Was einem bei Brockes-Gedichten gleich auffällt – entgegen der Behauptung, kein Mensch kenne sie, wurden sie mir und meinen KlassenkollegInnen im Gymnasium vermittelt – ist das Meditative. Viel später habe ich das als typisch japanisch kennengelernt: Beschreibungen der Natur unter Ausklammerung von Menschen, um eines Natur-Werts willen, der diese Wirklichkeit als beschreibenswert achtet. Dieser frühaufklärerische Vor-Realismus ist dem Barockgedicht, das wir aus der Not des Dreißigjährigen Krieges kennen, wo es um den Menschen in seinen jämmerlichen Verhältnissen geht, genießerisches Klammern ans vergängliche Leben eingeschlossen, diametral entgegengesetzt.
Brockes – man bekommt einige Gedichte, gelesen von Joachim Kersten, untermalt von sorgsam gewählten Musikstücken in Querflöte (Wally Hase) und Gitarre (Thomas Müller-Pering) auf CD 2 zu hören – beschreibt Garten, Nachtigallengesang oder den Zahnschmerz. Geläufiger, aber nicht vertreten, ist „Kirschblüte bei Nacht”, ein umso japanischerer <!> Titel, worin ein Kirschzweig beschrieben ist:
Barthold Hinrich Brockes (1680-1747)
Kirschblüte bei Nacht
Ich sahe mit betrachtendem Gemüte
Jüngst einen Kirschbaum, welcher blühte,
In kühler Nacht beim Mondenschein;
Ich glaubt', es könne nichts von größrer Weiße sein.
Es schien, ob wär ein Schnee gefallen.

* Bereitgestelltes Material
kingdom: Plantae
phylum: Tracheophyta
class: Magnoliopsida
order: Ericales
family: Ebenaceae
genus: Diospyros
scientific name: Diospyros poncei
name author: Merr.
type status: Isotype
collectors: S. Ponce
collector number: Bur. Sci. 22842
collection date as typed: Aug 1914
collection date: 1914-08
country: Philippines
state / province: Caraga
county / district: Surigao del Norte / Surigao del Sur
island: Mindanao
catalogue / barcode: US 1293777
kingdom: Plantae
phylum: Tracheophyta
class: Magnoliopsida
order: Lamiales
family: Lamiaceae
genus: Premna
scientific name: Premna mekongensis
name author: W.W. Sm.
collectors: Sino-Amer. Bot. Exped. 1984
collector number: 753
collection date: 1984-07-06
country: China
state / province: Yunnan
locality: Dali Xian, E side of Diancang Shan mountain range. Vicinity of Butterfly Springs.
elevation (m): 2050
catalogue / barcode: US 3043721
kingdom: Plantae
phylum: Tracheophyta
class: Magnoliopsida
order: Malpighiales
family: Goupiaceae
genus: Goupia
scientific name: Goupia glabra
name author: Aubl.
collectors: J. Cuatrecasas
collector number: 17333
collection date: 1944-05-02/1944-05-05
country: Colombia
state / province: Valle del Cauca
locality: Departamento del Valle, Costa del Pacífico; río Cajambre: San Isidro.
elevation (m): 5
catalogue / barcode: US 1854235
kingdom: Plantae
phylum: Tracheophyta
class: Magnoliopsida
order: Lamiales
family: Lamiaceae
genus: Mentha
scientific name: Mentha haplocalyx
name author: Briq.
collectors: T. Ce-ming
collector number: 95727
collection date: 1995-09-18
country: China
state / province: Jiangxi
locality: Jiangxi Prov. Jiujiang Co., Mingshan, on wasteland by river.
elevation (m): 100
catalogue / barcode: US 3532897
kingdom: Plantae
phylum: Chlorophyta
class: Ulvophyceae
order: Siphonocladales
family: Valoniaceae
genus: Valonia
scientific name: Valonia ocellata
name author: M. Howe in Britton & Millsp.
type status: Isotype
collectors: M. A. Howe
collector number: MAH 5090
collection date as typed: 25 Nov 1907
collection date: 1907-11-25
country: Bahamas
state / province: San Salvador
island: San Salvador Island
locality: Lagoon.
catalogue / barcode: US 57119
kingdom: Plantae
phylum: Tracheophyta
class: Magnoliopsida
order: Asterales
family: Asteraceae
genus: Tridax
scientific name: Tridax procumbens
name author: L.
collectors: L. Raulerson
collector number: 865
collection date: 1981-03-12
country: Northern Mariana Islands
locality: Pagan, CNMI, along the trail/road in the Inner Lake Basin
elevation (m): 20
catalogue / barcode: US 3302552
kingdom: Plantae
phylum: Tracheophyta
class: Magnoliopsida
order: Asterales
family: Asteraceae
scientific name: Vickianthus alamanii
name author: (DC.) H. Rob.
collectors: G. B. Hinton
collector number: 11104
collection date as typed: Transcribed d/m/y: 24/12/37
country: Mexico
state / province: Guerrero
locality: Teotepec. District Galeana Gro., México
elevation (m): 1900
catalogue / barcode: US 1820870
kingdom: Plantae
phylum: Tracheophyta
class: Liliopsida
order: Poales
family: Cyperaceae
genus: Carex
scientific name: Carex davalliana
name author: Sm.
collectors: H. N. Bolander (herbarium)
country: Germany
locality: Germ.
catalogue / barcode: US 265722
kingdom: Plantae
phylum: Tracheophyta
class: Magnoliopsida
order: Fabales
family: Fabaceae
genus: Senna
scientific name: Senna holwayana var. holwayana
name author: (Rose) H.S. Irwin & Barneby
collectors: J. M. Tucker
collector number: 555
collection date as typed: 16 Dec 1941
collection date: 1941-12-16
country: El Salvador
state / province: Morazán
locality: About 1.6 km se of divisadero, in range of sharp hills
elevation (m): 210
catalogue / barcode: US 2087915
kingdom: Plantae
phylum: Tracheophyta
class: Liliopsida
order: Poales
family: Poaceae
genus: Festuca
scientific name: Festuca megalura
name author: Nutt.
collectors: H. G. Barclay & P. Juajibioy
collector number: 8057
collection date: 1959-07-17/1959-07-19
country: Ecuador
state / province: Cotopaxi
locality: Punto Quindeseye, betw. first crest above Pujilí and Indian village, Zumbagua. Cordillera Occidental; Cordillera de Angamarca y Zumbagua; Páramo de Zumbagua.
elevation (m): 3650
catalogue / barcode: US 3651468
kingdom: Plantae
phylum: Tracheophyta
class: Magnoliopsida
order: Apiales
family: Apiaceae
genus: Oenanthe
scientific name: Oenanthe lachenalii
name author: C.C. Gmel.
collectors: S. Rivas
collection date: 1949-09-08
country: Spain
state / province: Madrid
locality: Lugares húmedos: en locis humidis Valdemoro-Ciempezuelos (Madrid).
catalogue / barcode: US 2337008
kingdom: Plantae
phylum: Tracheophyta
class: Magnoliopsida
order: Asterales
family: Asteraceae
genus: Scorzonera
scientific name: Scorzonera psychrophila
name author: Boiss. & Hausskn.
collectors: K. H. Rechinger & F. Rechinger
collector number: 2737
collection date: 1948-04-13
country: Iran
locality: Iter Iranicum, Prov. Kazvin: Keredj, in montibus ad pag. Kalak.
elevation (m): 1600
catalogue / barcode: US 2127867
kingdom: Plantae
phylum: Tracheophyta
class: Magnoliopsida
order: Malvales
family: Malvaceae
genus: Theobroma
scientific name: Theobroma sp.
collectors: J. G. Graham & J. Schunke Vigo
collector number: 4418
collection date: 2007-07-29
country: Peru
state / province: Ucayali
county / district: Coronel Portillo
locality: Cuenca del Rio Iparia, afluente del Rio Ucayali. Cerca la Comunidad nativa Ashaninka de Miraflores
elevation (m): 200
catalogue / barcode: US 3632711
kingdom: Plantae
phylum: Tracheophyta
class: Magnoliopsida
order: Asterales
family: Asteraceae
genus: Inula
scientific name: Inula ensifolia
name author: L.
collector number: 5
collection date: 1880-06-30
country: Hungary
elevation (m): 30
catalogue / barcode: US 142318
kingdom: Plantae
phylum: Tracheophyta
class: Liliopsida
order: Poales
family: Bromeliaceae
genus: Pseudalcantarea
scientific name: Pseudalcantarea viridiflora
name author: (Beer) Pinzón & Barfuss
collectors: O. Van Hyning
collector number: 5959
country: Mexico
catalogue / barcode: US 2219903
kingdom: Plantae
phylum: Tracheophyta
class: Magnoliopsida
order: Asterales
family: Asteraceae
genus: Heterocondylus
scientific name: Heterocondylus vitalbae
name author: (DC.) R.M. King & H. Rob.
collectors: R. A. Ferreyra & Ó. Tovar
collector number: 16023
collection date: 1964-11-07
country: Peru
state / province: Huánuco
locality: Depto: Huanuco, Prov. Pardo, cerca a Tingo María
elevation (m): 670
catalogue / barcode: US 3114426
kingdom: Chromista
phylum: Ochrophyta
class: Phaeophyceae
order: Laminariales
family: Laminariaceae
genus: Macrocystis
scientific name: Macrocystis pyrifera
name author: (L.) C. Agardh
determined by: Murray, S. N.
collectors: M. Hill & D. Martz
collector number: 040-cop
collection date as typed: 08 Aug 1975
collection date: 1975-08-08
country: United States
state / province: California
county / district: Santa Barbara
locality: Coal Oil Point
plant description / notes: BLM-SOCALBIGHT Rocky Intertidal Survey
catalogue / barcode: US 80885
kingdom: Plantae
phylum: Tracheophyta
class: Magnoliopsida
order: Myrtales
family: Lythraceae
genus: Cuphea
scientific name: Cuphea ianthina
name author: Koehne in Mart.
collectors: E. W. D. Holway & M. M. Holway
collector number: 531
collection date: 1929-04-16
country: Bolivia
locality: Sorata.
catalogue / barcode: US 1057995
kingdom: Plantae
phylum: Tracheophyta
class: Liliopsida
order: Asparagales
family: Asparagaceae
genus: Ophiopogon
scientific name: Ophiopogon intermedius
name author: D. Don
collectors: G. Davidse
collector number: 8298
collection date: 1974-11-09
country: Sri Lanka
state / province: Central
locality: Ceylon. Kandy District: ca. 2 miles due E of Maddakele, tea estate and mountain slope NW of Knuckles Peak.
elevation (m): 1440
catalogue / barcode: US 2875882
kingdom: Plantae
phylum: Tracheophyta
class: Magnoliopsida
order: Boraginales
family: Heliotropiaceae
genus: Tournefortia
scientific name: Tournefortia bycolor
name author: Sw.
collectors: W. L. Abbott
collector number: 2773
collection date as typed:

* Deine Aufgabe
Gib aus dem Text über die Gedichte von Brockes alles von „Brockes – man“ bis hinunter zu „größrer Weiße sein.“ unverändert zurück.

* Erwartete Ausgabe
Brockes – man bekommt einige Gedichte, gelesen von Joachim Kersten, untermalt von sorgsam gewählten Musikstücken in Querflöte (Wally Hase) und Gitarre (Thomas Müller-Pering) auf CD 2 zu hören – beschreibt Garten, Nachtigallengesang oder den Zahnschmerz. Geläufiger, aber nicht vertreten, ist „Kirschblüte bei Nacht”, ein umso japanischerer <!> Titel, worin ein Kirschzweig beschrieben ist:
Barthold Hinrich Brockes (1680-1747)
Kirschblüte bei Nacht
Ich sahe mit betrachtendem Gemüte
Jüngst einen Kirschbaum, welcher blühte,
In kühler Nacht beim Mondenschein;
Ich glaubt', es könne nichts von größrer Weiße sein.